In summary: starting from the root UCT selects a path of moves through
the tree by computing a value for each candidate move based on the
winrate and how many times the move has been played as well as how
many times the position has been visited. If there are children to a
node that has not been visited yet then one of those moves are
selected at random. Since this algorithm does not assume any knowledge
about go it is natural to explore every move at least once.
The sum of the winrate and the number (UCTvalue) for each candidate
move n is computed with
UCTValue(parent, n) = winrate + sqrt((ln(parent.visits))/
(5*n.nodevisits))
and the candidate move n with highest UCTvalue is selected to be
played next.
With UCT one can strike a good balance between searching the best move
so far and exploring alternative moves. I think the innovation of UCT
(to me at least) is the logarithm of the number of visits to the
parent node for the UCT-Value. This value goes up quickly early but
then it becomes flat, but never stops rising. It goes to infinity
although very very slowly. All moves will be searched no matter how
bad winrates they have, so that UCT-search given close to infinite
time and memory will find any winning move no matter how misleading
the winrates are initially.
Implementation details
There are at least two ways to implement the tree:
Build a tree in memory Pro: Easy to program Con: You quickly run out
of memory using this method.
Transposition Table: Pro: Identical positions reached with different
move orders will not be searched twice Con: Depending on
implementation details one might have problems with the correctness of
the algorithm since one need to overwrite old data so it is perhaps
more complicated to get bug free code.
Pseudo code for UCT (Based on Valkyria-UCT 22 September 2006)
This pseudo code example ignores what happens close to the end of the
game.
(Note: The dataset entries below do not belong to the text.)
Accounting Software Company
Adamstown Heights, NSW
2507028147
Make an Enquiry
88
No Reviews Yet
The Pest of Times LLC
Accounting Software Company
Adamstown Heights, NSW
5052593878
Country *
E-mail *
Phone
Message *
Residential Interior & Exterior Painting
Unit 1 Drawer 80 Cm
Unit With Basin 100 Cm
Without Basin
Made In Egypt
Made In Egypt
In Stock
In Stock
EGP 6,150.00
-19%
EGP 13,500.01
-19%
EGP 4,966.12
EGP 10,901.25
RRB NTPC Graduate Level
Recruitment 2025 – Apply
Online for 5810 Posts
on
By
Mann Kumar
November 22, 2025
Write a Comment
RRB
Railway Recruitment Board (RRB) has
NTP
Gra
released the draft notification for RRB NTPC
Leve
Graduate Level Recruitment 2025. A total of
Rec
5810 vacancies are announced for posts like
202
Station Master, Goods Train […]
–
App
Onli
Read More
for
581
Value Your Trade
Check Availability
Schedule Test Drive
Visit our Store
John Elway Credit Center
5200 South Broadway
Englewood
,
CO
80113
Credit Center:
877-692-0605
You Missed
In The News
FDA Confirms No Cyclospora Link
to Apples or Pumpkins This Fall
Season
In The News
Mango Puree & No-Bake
When Valkyria finds a terminal node (after two passes) it
assigns INFINITY to n.Visits (and 0 or INFINITY to n.wins depending if
it was a win or loss) to indicate that this node is solved. Higher up
in the tree one must also check if a child refuted the node or that
all children failed to refute it.
const
UCTK = 1;
// Larger values give uniform search
// Smaller values give very selective search
type
TMove = (...);
PNode = ^Node;
Node = record
Wins: integer;
Visits: integer;
Move: TMove;
BestNode: PNode;
Child: PNode;
Sibling: PNode;
end;
function UCTSelect(n: Node): Node;
begin
bestuct := 0;
result := nil;
next := n.Child;
while next <> nil do
begin
if next.Visits > 0 then
begin
winrate := next.Wins/next.Visits;
uct := UCTK*Sqrt(ln(n.Visits)/(5*next.Visits));
uctvalue := winrate + uct;
end
else
// Always play a random unexplored move first
uctvalue := 10000 + random(1000);
if uctvalue > bestuct then
begin
bestuct := uctvalue;
result := next;
end;
next := next.Sibling;
end;
end;
procedure PlaySimulation(n: Node);
begin
if n.Visits = 0 then
randomresult := clone.PlayRandomGame
else
begin
if n.Child = nil then
CreateChildren(n);
next := UCTSelect(n);
clone.MakeMove(next.Move);
PlaySimulation(next);
end;
Inc(n.Visits);
UpdateWin(n, randomresult);
if n.Child <> nil then
SetBest(n);
end;
function UCTSearch: TMove;
begin
root := GetNode;
nsimulations := 0;
while (nsimulations < MaxSimulations ) do
begin
clone.CopyState(position);
PlaySimulation(root);
Inc(nsimulations);
end;
result := root.BestMove;
end;
PlayRandomGame This method plays a random game and returns the color
of the winner
CreateChildren(n: Node); This procedure generates all legal successors
in the position and adds those moves as children to the node n.
UpdateWin(n: Node; randomresult: TGameResult); This procedure adds 1
to n.Wins if the randomresult indicates that this is correct.
CopyState(position: TGameState); In order to play a random game the
boardstate has to be copied
SetBest(n: Node) This procedure sets n.BestMove to the child with the
highest winrate.
Note that the variable randomresult is a global variable.